** Opening Source data block **
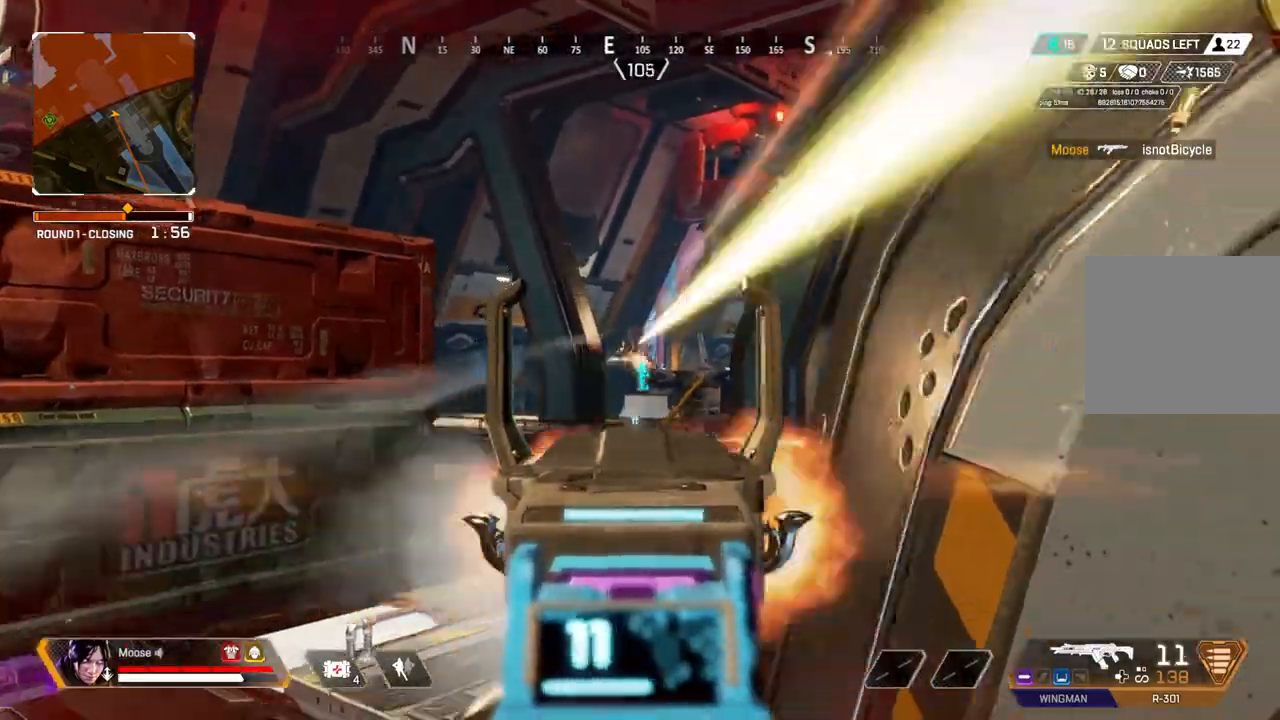
{"buttons": ["L2", "R2"], "left_stick": "right", "right_stick": "up-left", "events": [[83, "left_stick", "up"], [183, "CROSS", "down"], [183, "left_stick", "left"], [267, "CROSS", "up"], [350, "left_stick", "right"], [350, "right_stick", "down"], [467, "right_stick", "up-left"]]}
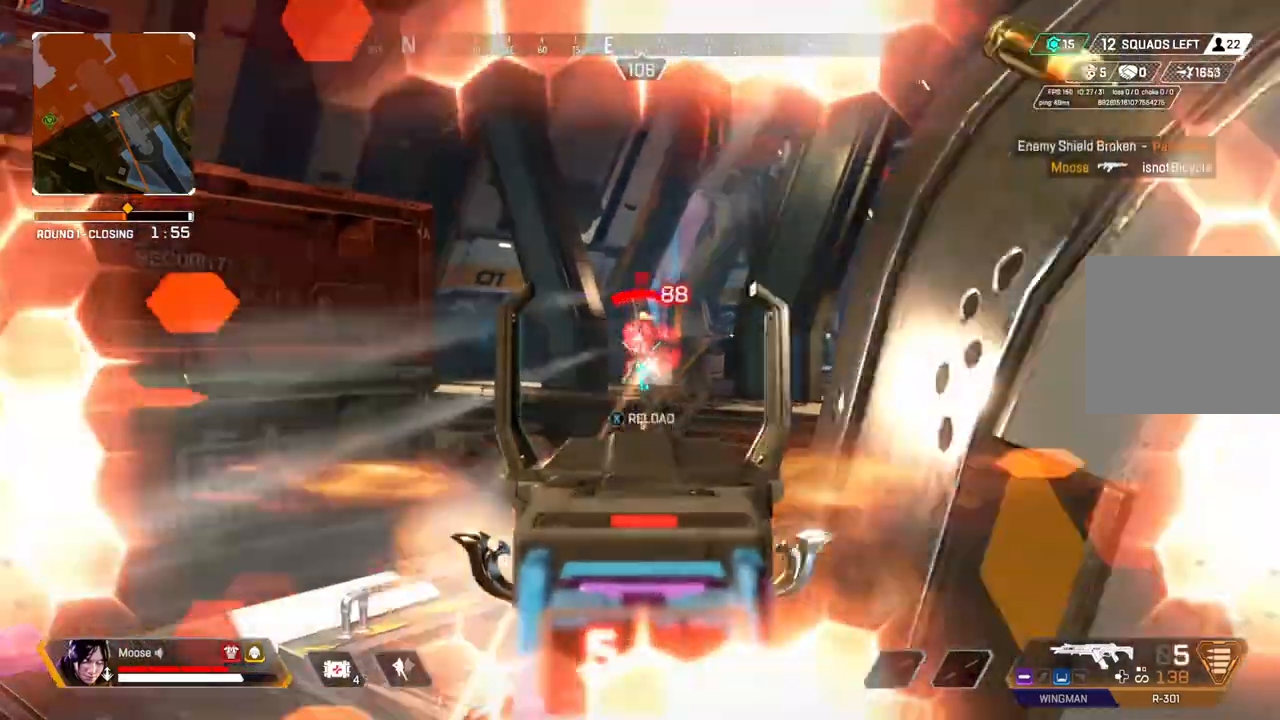
{"buttons": [], "left_stick": "up-left", "right_stick": "left", "events": [[100, "right_stick", "center"], [217, "L2", "up"], [267, "R2", "up"], [383, "left_stick", "up-left"], [450, "CIRCLE", "down"], [467, "right_stick", "left"], [500, "CIRCLE", "up"]]}
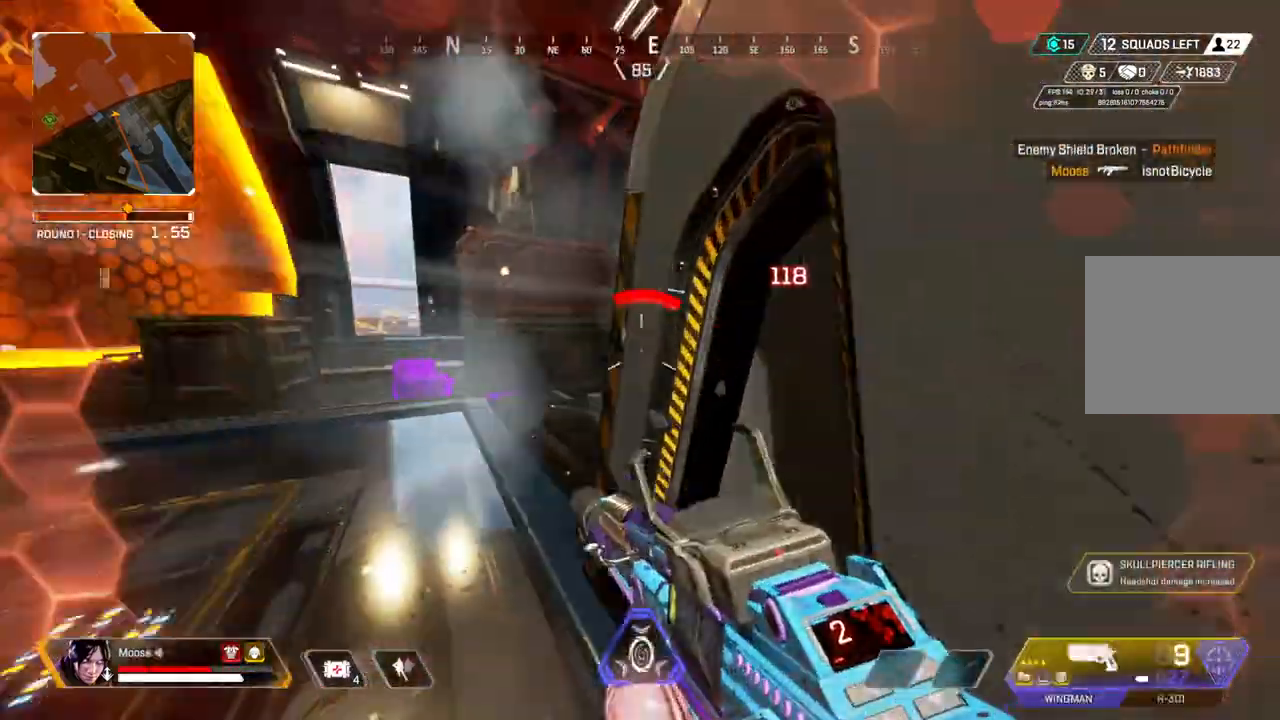
{"buttons": [], "left_stick": "up", "right_stick": "center", "events": [[50, "right_stick", "center"], [333, "left_stick", "up"]]}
** Closing Source data block **
● **Aim of the task**
Line by line, give the material above again exactly, but without any pictures.

● **Result of the exercise**
{"buttons": ["L2", "R2"], "left_stick": "right", "right_stick": "up-left", "events": [[83, "left_stick", "up"], [183, "CROSS", "down"], [183, "left_stick", "left"], [267, "CROSS", "up"], [350, "left_stick", "right"], [350, "right_stick", "down"], [467, "right_stick", "up-left"]]}
{"buttons": [], "left_stick": "up-left", "right_stick": "left", "events": [[100, "right_stick", "center"], [217, "L2", "up"], [267, "R2", "up"], [383, "left_stick", "up-left"], [450, "CIRCLE", "down"], [467, "right_stick", "left"], [500, "CIRCLE", "up"]]}
{"buttons": [], "left_stick": "up", "right_stick": "center", "events": [[50, "right_stick", "center"], [333, "left_stick", "up"]]}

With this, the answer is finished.